[[ Recorded information, beginning ]]

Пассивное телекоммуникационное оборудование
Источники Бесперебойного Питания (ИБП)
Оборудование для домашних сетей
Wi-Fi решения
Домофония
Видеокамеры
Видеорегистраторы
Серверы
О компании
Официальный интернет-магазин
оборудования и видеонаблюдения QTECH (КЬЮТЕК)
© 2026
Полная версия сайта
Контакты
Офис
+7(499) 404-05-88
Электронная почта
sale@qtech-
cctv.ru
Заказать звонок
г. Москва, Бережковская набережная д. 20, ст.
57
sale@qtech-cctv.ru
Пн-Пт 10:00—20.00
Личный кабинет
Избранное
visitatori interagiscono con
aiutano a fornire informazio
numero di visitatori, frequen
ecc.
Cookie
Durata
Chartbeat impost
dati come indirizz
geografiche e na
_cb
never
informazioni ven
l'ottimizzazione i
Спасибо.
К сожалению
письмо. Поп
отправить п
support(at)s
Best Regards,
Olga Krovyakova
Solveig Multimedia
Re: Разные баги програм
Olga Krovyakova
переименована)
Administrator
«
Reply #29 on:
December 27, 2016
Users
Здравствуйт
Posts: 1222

[[ Recorded information, end ]]
[[ Recorded information, beginning ]]

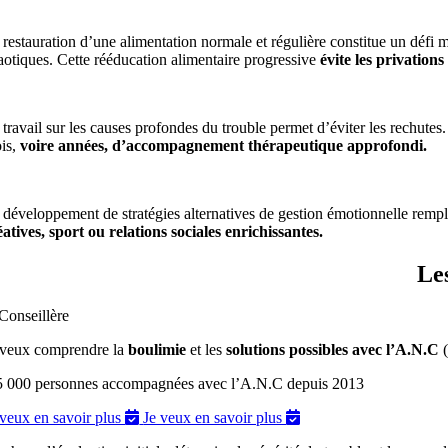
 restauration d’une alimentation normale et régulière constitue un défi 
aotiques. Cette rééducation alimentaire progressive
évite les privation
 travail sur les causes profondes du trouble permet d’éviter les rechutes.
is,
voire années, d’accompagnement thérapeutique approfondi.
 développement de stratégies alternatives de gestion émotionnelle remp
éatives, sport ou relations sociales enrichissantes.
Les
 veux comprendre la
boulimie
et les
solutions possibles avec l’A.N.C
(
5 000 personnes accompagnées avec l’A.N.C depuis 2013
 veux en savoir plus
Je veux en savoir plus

[[ Recorded information, end ]]
[[ Recorded information, beginning ]]

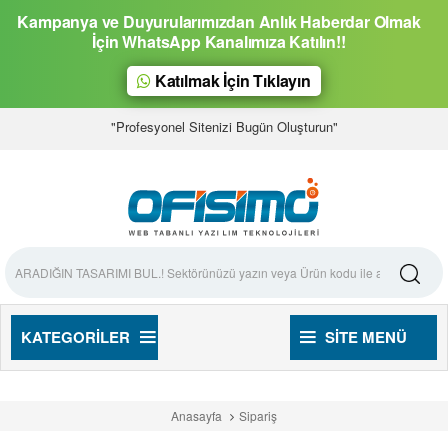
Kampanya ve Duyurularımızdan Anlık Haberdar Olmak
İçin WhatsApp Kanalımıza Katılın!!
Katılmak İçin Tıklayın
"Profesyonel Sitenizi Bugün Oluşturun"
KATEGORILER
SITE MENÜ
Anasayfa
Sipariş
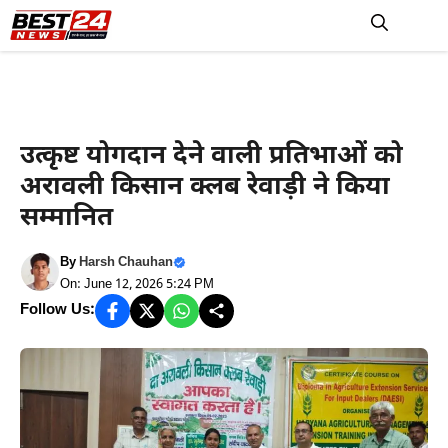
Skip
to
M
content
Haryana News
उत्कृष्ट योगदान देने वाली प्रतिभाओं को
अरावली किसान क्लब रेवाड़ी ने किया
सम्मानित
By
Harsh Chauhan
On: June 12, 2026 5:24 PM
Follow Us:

[[ Recorded information, end ]]

Within the entries above, find each line where "avec" appears; copy every one.

solutions possibles avec l’A.N.C
5 000 personnes accompagnées avec l’A.N.C depuis 2013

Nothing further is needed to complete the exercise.